Generally, VCs think negatively about service company -> software product transitions.

I’ve invested in one very successful one (Logikcull), and am a long-time advisor to another super-successful one (Showpad), so it does happen all the time. All the time.

But VCs are somewhat negatively biased.

Why?

  • Tough to “let it go”. Is the services business still making cash? Spinning out is tough. Where do the profits go? Who stays where? Are the founders involved in both? That’s a non-starter.
  • Tough mental transition. Can you change your entire outlook? Can you make less money, for now at least? Can you share equity with employees, VCs, and more?
  • Tough to move from clients to customers. This shouldn’t be so hard, I guess, but it is. Going from $250k “gigs” to a $5k a year product is very … different. Much more different than most expect.
  • Worries about Optionality. A lot of services company set up in-house start-ups as experiments. But they don’t really go 100% all-in, No Matter What. VCs don’t invest in founders that want to preserve optionality. The odds are too stacked against you as it is.
  • Feeling services companies CEOs and founders are “worse” / not as good as software founders. OK this may not be fair. At all. But most VCs think “real”, Unicorn-hunting CEOs and founders aren’t in services businesses. They’re off building the next Uber. So there is “prejudice” here of some sort. No doubt.
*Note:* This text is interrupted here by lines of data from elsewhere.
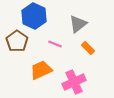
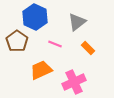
blue hexagon: moved 1 px right, 1 px down
gray triangle: moved 1 px left, 2 px up
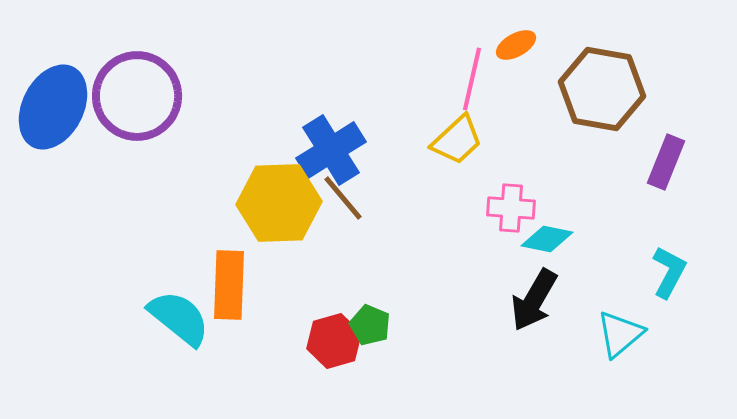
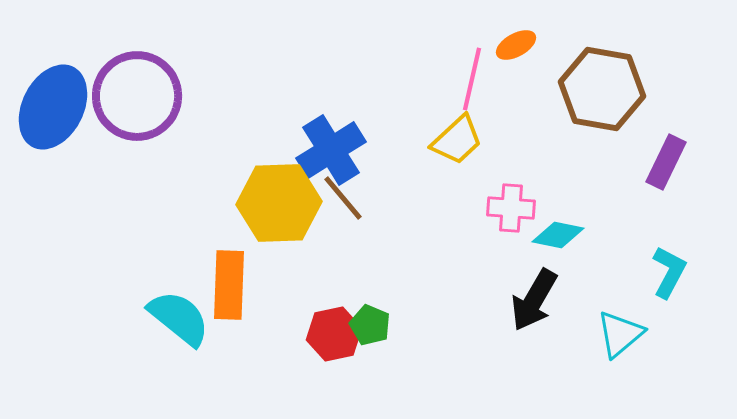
purple rectangle: rotated 4 degrees clockwise
cyan diamond: moved 11 px right, 4 px up
red hexagon: moved 7 px up; rotated 4 degrees clockwise
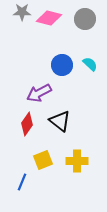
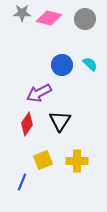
gray star: moved 1 px down
black triangle: rotated 25 degrees clockwise
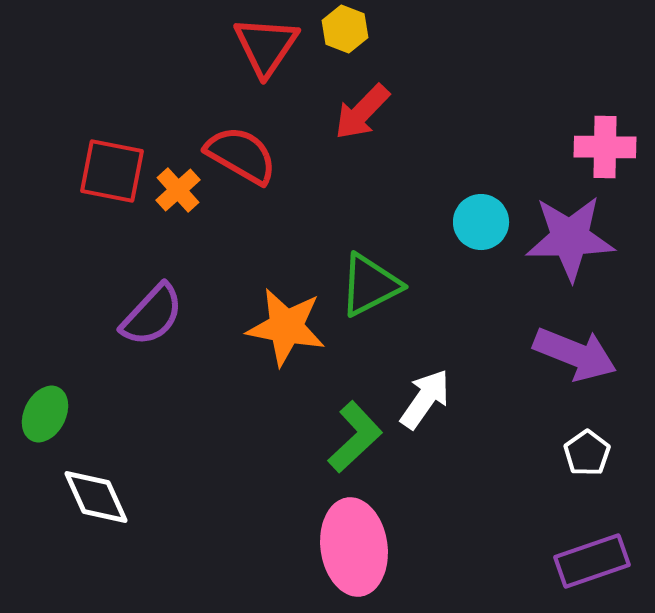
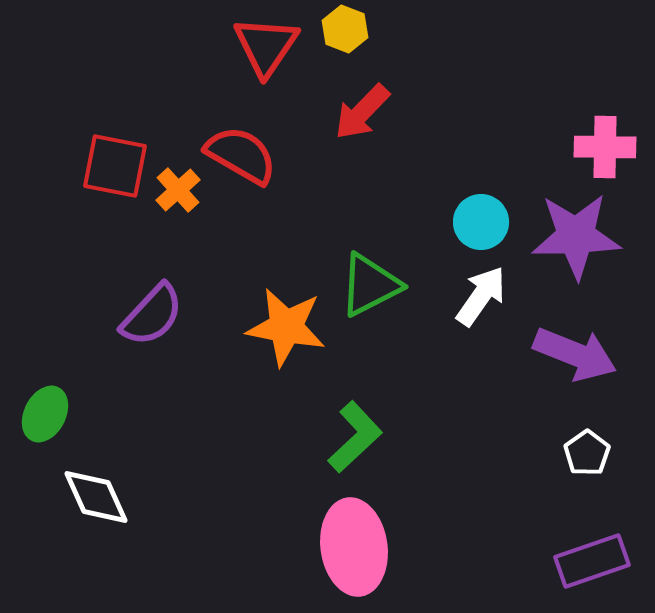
red square: moved 3 px right, 5 px up
purple star: moved 6 px right, 2 px up
white arrow: moved 56 px right, 103 px up
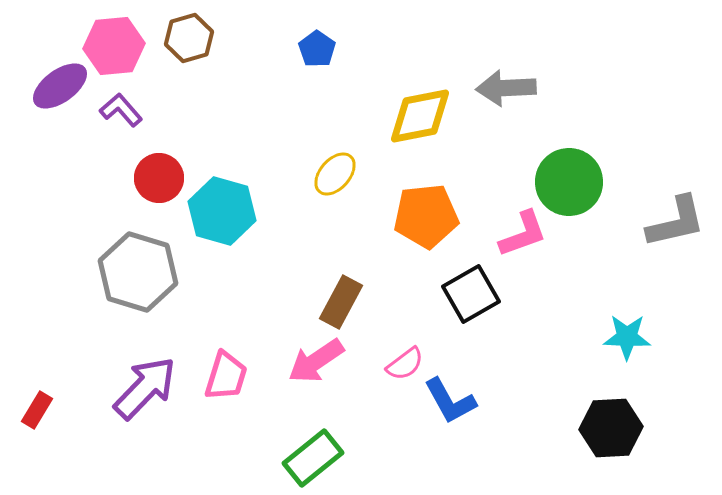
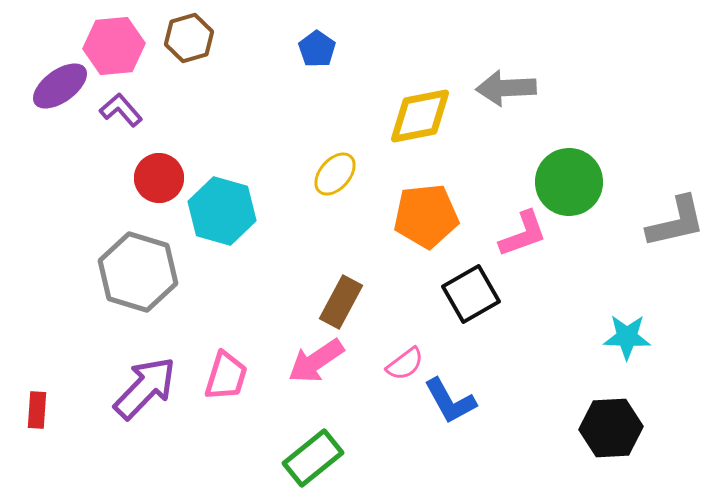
red rectangle: rotated 27 degrees counterclockwise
So … if the transition has already happened, it’s papered, the old services business is wound down, or doesn’t have any of the “good” people in it … these negative biases fade.

But they hang around you up to $1m in ARR and beyond. For quite a while.

Bottom line is … done right … this is one great (if tension-filled) way to bootstrap. Just realize there may be some negative pattern-recognition among many VCs until you prove yourself by really cutting the cord 100% between the two businesses.